Throughout the story her unhappiness is palpable and this is emphasized when Maupassant describes her home, he uses the semantic field of a dilapidated place, with words such as ‘battered,’ ‘peeling,’ ‘run-down,’ and ‘ugly.’  The problem that the main character has with the situation is that she feels that her beauty is made for bigger things this where the idea of ‘thwarted ambition’ comes to play.  She feels she is equal to the high society ladies even though she is fairly poor, this is emphasized when Maupassant says ‘a girl of no birth to speak may easily be the equal of any society lady.’

The semantic field of envy comes in a lot throughout the story and the emphatic language really brings us to feel her torture.  In a way though the torture is self-made.  For example when she thinks of all the things she hasn’t got and what she wants this is an example of hopes and reality, for example it says, ‘she dreamed of silent antechambers hung with oriental tapestries.’  She is constantly dreaming about what she hasn’t got and what she thinks she deserves.  This portrays her as a character with a lacking unfulfilled life.

The juxtaposition between the husbands character and the main character’s own is interesting because of the satisfaction which the husband has with his life in comparison to her dissatisfaction.  For example when the couple have stew together the husband says ‘Ah!  Stew!  Splendid!’  He uses very positive language and the exclamation marks emphasize his excitement.  `on the other hand the wife continues to dream about her ambitions and hopes of ‘elegant dinners’ and ‘exquisite dishes.’  

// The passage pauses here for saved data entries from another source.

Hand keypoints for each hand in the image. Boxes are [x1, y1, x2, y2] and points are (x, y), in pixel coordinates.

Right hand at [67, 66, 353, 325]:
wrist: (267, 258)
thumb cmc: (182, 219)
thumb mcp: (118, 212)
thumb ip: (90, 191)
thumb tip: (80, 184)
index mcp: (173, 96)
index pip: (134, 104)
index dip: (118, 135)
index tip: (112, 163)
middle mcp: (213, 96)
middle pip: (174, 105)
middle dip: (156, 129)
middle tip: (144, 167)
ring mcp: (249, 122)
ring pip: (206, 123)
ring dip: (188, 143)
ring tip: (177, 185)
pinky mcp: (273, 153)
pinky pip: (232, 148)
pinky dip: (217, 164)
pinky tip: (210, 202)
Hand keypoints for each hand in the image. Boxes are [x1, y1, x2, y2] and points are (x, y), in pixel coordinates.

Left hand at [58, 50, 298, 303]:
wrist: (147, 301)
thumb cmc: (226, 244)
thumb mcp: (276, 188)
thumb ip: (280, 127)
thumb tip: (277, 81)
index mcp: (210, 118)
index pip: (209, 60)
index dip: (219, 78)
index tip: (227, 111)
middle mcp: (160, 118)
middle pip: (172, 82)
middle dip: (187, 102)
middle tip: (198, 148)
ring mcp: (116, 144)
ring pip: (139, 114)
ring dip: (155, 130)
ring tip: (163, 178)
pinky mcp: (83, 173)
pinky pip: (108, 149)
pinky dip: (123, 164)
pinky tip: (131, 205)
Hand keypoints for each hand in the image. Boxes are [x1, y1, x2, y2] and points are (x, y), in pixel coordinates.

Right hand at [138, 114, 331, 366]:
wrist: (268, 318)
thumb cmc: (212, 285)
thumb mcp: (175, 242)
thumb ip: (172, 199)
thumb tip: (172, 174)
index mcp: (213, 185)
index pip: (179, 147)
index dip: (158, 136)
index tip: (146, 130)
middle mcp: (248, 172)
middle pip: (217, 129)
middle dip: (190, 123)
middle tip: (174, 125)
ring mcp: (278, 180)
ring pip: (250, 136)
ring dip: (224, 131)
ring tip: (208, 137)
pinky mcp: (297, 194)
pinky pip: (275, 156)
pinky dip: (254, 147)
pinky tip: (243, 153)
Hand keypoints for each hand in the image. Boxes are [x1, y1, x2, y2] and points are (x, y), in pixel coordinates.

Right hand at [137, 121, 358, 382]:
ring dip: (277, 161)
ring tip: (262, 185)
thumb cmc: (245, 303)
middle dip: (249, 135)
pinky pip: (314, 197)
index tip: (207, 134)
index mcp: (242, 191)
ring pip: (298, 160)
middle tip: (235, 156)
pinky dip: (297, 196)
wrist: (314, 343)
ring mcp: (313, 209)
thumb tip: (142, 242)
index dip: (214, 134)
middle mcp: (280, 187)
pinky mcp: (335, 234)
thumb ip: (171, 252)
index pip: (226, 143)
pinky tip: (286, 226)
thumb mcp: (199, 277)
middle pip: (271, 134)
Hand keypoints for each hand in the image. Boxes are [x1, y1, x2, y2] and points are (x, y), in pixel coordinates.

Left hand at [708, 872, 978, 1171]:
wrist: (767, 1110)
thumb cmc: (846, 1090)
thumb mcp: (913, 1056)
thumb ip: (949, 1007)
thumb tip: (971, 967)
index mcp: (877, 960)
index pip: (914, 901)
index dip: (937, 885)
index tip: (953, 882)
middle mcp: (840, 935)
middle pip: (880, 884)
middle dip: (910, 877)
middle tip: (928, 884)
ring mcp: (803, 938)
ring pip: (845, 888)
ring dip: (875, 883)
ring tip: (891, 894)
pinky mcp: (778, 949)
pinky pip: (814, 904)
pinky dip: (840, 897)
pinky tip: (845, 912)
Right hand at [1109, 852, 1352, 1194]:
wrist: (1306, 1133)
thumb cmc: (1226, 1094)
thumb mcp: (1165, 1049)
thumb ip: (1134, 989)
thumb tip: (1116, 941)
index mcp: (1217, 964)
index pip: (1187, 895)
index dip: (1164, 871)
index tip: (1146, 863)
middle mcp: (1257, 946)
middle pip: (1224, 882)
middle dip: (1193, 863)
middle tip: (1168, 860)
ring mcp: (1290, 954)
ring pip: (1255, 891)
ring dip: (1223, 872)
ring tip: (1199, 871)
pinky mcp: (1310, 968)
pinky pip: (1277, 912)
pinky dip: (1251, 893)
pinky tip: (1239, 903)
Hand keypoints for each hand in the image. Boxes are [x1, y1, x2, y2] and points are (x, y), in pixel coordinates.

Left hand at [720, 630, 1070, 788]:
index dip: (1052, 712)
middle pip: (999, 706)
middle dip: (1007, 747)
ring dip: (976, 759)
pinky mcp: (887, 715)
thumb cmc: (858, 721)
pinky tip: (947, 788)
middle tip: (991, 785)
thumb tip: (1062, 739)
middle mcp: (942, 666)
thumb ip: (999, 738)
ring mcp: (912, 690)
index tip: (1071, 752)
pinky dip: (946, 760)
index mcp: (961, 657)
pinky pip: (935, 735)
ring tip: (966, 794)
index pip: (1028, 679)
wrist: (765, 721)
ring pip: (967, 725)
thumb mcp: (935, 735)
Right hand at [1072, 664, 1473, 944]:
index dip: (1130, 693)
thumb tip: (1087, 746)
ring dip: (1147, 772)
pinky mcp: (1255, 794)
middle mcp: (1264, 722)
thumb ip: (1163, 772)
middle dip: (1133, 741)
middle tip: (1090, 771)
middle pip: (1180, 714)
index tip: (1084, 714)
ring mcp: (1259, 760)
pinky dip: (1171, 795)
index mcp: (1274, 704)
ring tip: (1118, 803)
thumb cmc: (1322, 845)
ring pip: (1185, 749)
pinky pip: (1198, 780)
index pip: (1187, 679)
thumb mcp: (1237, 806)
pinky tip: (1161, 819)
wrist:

Maupassant uses alliteration and a rule of three to get across the point of the girl having nothing that she wants and again the theme of ‘thwarted ambition’ comes into play.  Maupassant says ‘She had no fine dresses, no jewelry, nothing.  And that was all she cared about.’  The rule of three really gives this a dramatic feel,  When he goes on to say the second part of this quote, it really emphasizes the fact that this woman is desperate and that her knowledge of her beauty eats her up inside because she is desperate for the life she could have had.  

The woman has an unhealthy friendship with a rich woman whom she envies and is always unhappy after seeing her.  It says ‘she would weep tears of sorrow, regret, despair and anguish.’  This is in respect to the jealousy she feels towards her friend and there is an obvious semantic field of despair.  Although the rule of three is usually used to emphasize a point or feeling the writer has used 4 words, which show that, this is something that really, truly pains the main character.

When her husband brings her an envelope with the invite to a party he is very satisfied with his efforts, the text states he looked ‘highly pleased with himself.’  This contrast with the girl’s reaction is highly effective.  Maupassant says ‘Instead of being delighted as her husband had hoped, she tossed the invitation peevishly onto the table.’ The juxtaposition between the words used when talking about the husband, ‘delighted’ and ‘hoped’, and when talking about the girl’s reaction, ‘tossed’ and ‘peevishly’, causes the contrast between the two characters to become even more prominent.

Throughout the next passage of the story the woman comes up with issues surrounding the party and the husband comes up with the solutions.  Again juxtaposition between the negativity of the woman and the positivity of the husband is very prominent.